▶ [EXERCISE] Return each line of the items below that contains the word "difference". Case counts.

▶ [EXERCISE MATERIAL]

_ _ _ _

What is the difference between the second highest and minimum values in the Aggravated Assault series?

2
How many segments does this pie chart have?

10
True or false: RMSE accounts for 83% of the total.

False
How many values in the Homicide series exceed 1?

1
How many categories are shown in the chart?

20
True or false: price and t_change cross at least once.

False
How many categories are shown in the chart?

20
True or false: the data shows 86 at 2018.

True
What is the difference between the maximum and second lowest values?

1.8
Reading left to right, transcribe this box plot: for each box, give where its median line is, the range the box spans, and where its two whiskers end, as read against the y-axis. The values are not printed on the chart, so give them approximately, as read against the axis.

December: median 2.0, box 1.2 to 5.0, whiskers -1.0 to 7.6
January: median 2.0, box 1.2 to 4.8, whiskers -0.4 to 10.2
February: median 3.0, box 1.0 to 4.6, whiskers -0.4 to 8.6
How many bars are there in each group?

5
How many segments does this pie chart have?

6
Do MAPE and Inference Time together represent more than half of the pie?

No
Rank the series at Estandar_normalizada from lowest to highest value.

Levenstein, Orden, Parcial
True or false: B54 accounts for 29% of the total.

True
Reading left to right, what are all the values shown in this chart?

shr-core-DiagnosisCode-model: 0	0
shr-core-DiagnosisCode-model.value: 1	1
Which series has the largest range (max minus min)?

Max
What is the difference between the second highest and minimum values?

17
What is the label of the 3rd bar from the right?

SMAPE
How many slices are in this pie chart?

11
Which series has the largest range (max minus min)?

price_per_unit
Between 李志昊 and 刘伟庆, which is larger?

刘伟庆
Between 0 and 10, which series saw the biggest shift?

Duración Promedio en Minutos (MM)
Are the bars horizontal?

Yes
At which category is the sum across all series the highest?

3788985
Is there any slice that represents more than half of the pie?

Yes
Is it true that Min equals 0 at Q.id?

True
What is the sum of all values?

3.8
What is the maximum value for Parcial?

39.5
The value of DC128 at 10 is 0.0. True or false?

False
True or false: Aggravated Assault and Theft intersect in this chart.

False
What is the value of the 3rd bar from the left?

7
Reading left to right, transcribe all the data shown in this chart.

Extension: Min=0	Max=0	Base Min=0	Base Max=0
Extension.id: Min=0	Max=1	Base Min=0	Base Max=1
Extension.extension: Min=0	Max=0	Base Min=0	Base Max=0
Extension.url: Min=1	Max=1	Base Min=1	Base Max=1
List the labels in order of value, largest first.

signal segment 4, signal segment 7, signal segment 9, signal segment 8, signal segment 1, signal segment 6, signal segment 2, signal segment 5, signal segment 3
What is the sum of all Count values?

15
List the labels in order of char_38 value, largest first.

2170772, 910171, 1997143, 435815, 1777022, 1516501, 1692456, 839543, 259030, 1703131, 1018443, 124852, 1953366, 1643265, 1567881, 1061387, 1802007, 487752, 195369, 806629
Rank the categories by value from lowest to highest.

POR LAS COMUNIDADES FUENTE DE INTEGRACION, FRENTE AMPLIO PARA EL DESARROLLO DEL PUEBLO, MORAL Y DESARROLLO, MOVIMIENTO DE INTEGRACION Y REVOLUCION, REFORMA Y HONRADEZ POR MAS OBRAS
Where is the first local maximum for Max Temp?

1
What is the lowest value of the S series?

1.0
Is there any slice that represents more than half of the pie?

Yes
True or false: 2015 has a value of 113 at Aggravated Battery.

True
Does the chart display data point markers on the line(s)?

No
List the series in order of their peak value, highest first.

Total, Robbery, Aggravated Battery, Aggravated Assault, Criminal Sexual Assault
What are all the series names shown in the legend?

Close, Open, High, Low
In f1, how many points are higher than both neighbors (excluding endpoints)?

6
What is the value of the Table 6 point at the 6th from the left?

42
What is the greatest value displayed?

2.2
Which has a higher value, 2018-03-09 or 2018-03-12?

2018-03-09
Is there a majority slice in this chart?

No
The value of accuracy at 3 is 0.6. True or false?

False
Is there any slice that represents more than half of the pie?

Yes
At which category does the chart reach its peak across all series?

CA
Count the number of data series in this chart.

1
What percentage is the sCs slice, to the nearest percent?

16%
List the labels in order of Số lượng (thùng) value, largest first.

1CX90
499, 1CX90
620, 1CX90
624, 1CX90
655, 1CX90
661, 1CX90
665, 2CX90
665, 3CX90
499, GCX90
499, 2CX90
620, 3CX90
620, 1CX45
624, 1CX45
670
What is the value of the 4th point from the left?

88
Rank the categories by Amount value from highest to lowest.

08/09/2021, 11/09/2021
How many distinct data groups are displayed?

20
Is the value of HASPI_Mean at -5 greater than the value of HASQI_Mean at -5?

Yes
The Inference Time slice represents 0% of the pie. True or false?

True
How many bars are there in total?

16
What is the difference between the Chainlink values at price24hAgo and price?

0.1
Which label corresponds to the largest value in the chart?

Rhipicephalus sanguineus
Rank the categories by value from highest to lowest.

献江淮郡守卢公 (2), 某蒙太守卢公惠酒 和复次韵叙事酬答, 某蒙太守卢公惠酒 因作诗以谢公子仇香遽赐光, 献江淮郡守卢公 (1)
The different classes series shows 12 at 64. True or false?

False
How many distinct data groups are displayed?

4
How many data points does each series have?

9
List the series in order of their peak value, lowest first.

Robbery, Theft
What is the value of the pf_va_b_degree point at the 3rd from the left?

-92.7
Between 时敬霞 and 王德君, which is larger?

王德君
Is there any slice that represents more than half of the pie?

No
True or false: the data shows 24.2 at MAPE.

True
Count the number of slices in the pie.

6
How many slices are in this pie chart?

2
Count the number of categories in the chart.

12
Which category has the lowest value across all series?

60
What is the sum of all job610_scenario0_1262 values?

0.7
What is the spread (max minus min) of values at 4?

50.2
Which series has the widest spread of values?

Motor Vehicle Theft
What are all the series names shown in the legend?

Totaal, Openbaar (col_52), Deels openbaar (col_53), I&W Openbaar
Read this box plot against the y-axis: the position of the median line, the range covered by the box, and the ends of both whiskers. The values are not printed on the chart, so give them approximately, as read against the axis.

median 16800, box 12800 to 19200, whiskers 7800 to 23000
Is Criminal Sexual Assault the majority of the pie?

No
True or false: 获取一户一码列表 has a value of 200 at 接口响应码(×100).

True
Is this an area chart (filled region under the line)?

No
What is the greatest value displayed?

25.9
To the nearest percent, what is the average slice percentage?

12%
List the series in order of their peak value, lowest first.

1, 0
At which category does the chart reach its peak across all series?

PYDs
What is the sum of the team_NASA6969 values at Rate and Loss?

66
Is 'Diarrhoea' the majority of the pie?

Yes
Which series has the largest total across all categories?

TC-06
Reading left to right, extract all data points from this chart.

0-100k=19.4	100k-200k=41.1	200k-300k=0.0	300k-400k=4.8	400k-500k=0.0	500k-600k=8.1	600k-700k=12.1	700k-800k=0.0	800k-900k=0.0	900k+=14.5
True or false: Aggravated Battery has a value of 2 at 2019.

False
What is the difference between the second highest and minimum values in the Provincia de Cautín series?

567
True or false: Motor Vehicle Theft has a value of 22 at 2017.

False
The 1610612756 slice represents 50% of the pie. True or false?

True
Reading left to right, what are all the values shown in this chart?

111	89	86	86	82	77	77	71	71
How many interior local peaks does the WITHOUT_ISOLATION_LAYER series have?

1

_ _ _ _

▶ [RESPONSE FOR THIS EXERCISE]
What is the difference between the second highest and minimum values in the Aggravated Assault series?
What is the difference between the maximum and second lowest values?
What is the difference between the second highest and minimum values?
What is the difference between the Chainlink values at price24hAgo and price?
What is the difference between the second highest and minimum values in the Provincia de Cautín series?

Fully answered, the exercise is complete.